Multimodal
Many modes, one model
An LLM that can process multiple data types — text, image, audio, sometimes video — in a single model.
Classic LLMs only take text in and produce text out. Multimodal models handle multiple modalities in the same model: upload a photo and ask "what's in this?", give it an audio file for a transcript, or pass mixed image + text input.
Under the hood: each modality (image, audio) is first projected into a shared embedding space, then the LLM treats those embeddings like extra tokens. The model has "eyes" and "ears" but the brain is still the same.
Examples: GPT-4o, Claude Sonnet, Gemini, Llama 4. Each supports different modalities at different quality levels — one might have great OCR while another has stronger audio understanding.
Old phone: only makes calls. Smartphone: calls + photos + voice notes + GPS + internet.
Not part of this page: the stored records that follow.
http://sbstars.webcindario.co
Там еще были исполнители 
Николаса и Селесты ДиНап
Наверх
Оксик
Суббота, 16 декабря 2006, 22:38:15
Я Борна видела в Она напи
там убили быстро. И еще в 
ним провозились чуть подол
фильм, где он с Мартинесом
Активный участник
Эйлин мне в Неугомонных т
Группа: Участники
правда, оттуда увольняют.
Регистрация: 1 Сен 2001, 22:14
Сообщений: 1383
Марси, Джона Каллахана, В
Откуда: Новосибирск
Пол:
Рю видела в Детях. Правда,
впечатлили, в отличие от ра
Same device, multiple sense organs. Multimodal LLM = one mind with multiple senses.
A user uploads a photo of their fridge and asks "what can I cook with this?" The multimodal model: 1. Analyzes the image: sees milk, eggs, cheese, tomatoes, cucumber. 2. Adds that to the text context. 3. Replies "Try 3 eggs + cheese + tomatoes for menemen, recipe…"
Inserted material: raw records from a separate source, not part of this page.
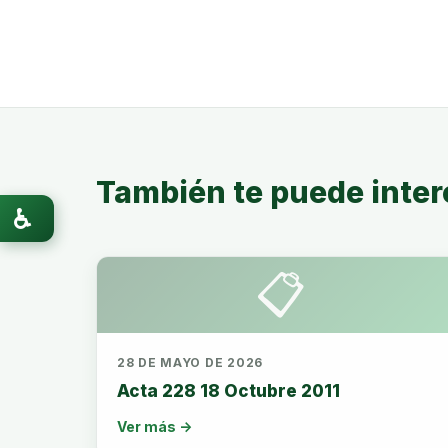
También te puede inter
♿
📋
28 DE MAYO DE 2026
Acta 228 18 Octubre 2011
Ver más →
What a text-only LLM can't do: the user would have had to type out every ingredient first.
- Visual analysis: OCR, product recognition, screen interpretation
- Speech → text: transcripts, call analysis
- Mixed input: 'how do I fix the bug shown in this screenshot, in code?'
- Accessibility: describing photos for visually impaired users
- Pure-text tasks — multimodal models are usually slower and pricier
- Specialist tasks where dedicated vision/audio models are far better (medical imaging, music analysis)
- Precise visual measurement — models can't read pixels exactly or give coordinates
Token cost balloons
A single high-res image is ~1500–2000 tokens. A 5-image prompt fills the context window.
Uneven quality across modalities
A model can be excellent at text but weak at audio transcription. Test each modality separately before shipping.
Subtle visual errors
Counting, distance, ratio questions are still weak. 'There are 7 people' might really be 5. Add a verification layer for critical decisions.